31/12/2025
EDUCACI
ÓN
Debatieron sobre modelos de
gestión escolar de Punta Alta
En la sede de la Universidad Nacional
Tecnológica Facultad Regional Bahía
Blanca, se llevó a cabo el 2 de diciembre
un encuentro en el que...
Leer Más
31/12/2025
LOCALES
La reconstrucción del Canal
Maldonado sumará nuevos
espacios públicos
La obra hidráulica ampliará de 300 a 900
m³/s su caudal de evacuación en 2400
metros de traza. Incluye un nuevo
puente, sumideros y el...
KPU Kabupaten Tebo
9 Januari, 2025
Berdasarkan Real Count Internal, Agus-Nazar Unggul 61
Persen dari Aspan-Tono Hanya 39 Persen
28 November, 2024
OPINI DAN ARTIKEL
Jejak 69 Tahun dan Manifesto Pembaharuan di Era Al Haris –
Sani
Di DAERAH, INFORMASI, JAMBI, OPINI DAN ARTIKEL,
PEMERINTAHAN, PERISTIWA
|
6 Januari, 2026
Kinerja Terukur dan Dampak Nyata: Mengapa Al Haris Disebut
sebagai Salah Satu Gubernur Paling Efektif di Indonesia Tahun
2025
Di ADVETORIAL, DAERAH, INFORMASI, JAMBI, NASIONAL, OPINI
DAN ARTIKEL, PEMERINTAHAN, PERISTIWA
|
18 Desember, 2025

###

● **What is being asked**
Please count the lines in the records above that contain the string "Tahun", and reply with that number alone.

● **Your solution**
2